Male Health

Unmet Need of Sex Education for Adolescents

Unmet Need of Sex Education for Adolescents

Sex education is a broad curriculum focused on obtaining facts, attitudes, beliefs, and values about one’s identity, relationships, and intimacy in order to lay a solid foundation for lifetime sexual health.

The use of psychological and sociocultural factors in the delivery of this education can improve its effectiveness. Adolescence (10–19 years) is a critical time for young people to encounter developmental changes in their physiology and behavior as they enter adulthood; thus, its provision is especially important during this time.

Meeting the needs of such a vulnerable demographic and overcoming existing gaps in the delivery of targeted primary prevention interventions will have a substantial impact on adult population survival, general health, nutritional status, and sexual and reproductive health.

The healthcare system ignores or misunderstands the sexual and reproductive health requirements of teenagers. This could be due to a lack of scientific information as well as the public health system’s complete lack of preparedness. Healthcare personnel frequently lack knowledge, which has an impact on their ability to provide information to the adolescent population. Due to cultural and traditional norms in society, thorough sexual histories are frequently not taken, and sexual health is seldom freely discussed. Incorrect information has the potential to cause misunderstanding in young people, making them less likely to adopt healthy sex behaviors and attitudes that will help them maintain their sexual health throughout their lives.

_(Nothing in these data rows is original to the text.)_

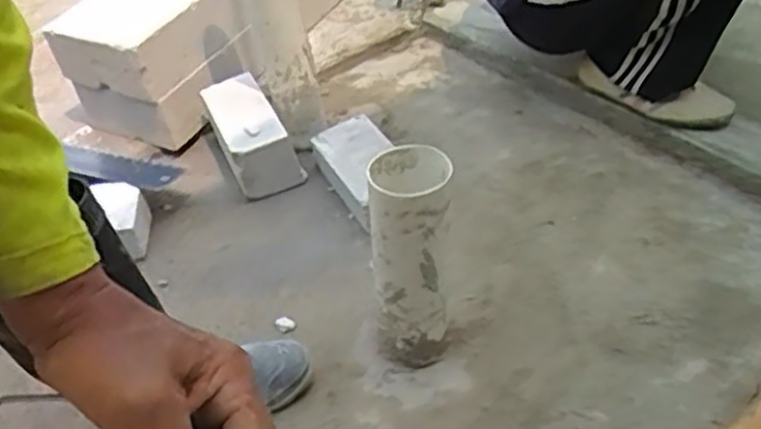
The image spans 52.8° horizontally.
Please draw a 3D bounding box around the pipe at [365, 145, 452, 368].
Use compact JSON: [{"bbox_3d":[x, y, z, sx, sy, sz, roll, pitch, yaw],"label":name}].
[{"bbox_3d":[0.038,0.057,0.877,0.085,0.257,0.100,-1,41,6],"label":"pipe"}]

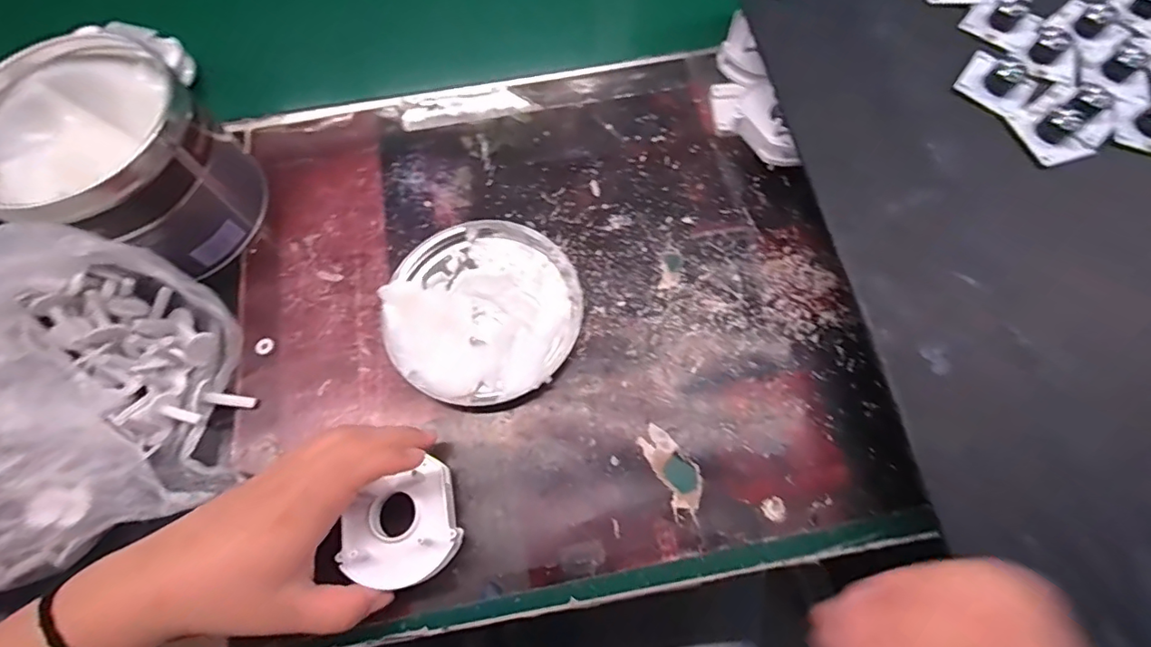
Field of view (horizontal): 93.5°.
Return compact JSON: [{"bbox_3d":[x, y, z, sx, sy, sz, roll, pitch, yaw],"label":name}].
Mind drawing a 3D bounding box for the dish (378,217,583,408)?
[{"bbox_3d":[-0.061,-0.013,0.357,0.122,0.024,0.130,0,68,1],"label":"dish"}]

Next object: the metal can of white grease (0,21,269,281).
[{"bbox_3d":[-0.296,-0.103,0.359,0.127,0.100,0.123,0,68,1],"label":"metal can of white grease"}]

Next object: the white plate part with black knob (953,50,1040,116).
[{"bbox_3d":[0.284,-0.165,0.358,0.045,0.016,0.047,38,73,15],"label":"white plate part with black knob"}]

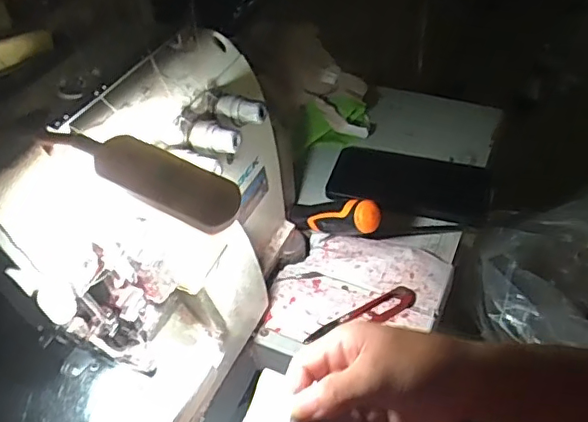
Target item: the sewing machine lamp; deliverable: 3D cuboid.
[{"bbox_3d":[-0.080,-0.022,0.295,0.108,0.016,0.031,25,49,3],"label":"sewing machine lamp"}]

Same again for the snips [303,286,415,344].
[{"bbox_3d":[0.061,0.092,0.488,0.104,0.008,0.025,-23,49,-20],"label":"snips"}]

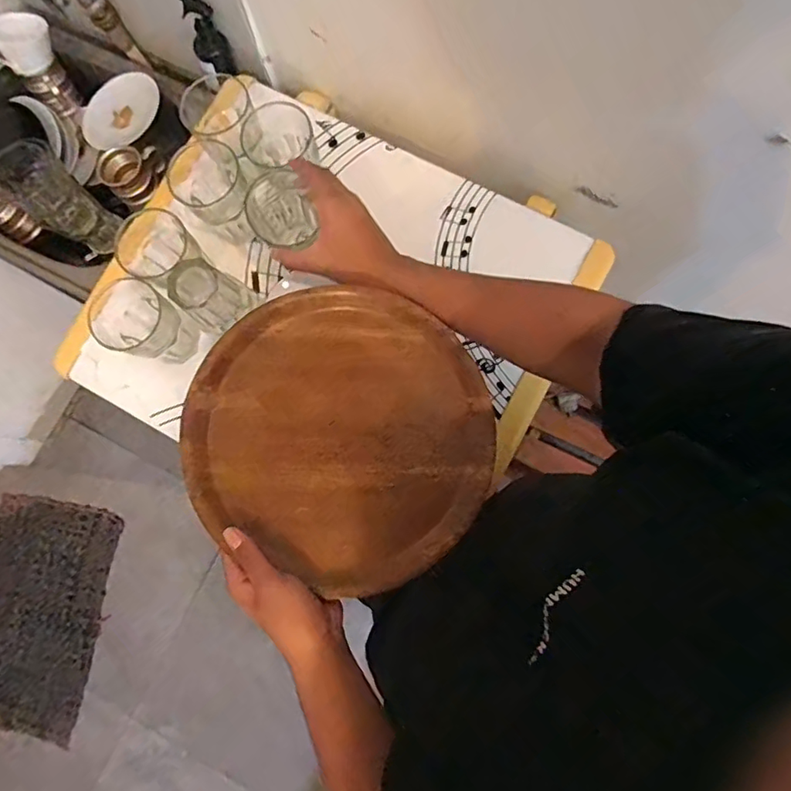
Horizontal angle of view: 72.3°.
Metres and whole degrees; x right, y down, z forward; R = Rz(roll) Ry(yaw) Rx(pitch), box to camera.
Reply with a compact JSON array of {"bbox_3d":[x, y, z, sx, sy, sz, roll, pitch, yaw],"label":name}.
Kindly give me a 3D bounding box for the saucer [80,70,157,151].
[{"bbox_3d":[-0.462,-0.478,0.914,0.083,0.014,0.145,41,96,-22],"label":"saucer"}]

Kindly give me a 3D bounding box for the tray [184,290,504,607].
[{"bbox_3d":[-0.050,0.032,0.524,0.287,0.033,0.272,0,79,1],"label":"tray"}]

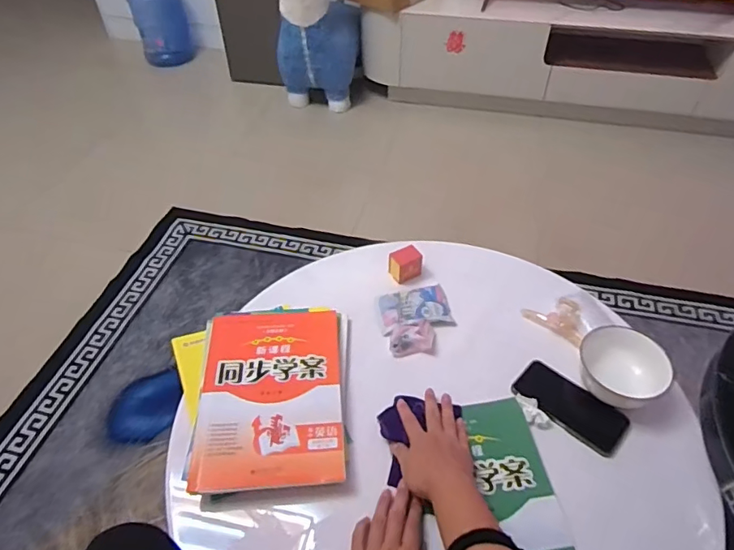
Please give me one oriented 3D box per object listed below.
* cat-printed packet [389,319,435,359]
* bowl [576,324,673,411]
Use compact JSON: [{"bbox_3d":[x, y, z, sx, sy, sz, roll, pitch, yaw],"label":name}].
[{"bbox_3d":[0.078,0.108,0.856,0.078,0.029,0.055,-2,47,-1],"label":"cat-printed packet"},{"bbox_3d":[0.396,0.138,0.792,0.110,0.060,0.137,-20,50,-17],"label":"bowl"}]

Sexuality education skills are linked to more general life skills such as communication, listening, decision-making, bargaining, and learning to seek for and identify sources of support and advice such as parents, caregivers, and professionals through family, community, and health and welfare services. These valuable life skills can be applied not only to sexual relationships, but also to other areas of life. They are taught to recognise when they are being pressured by others and how to resist and deal with it, as well as to challenge long-held stereotypes they encounter in everyday life.

Sex education should encompass social and moral behavior, right attitudes and ideals about sex, love, family life, and interpersonal ties in society, in addition to biological facts. Due to the rising rates of HIV/AIDS, RTIs/STIs, and teenage pregnancies, there is a pressing need to provide sex education to young people.

An overwhelming majority of both young women and men, as shown in the surveys, support the inclusion of family life instruction in the curriculum. The government and civic society should begin a national discourse on this subject in order to reach an agreement among various social groups.

                                                                                    References

Goldfarb ES, Lieberman LD. Three decades of research: The case for comprehensive sex education. Journal of Adolescent Health. 2021 Jan 1;68(1):13-27.

Lameiras-Fernández M, Martínez-Román R, Carrera-Fernández MV, Rodríguez-Castro Y. Sex education in the spotlight: what is working? Systematic review. International Journal of Environmental Research and Public Health. 2021 Jan;18(5):2555.

Santelli JS, Grilo SA, Choo TH, Diaz G, Walsh K, Wall M, Hirsch JS, Wilson PA, Gilbert L, Khan S, Mellins CA. Does sex education before college protect students from sexual assault in college?. PloS one. 2018 Nov 14;13(11):e0205951.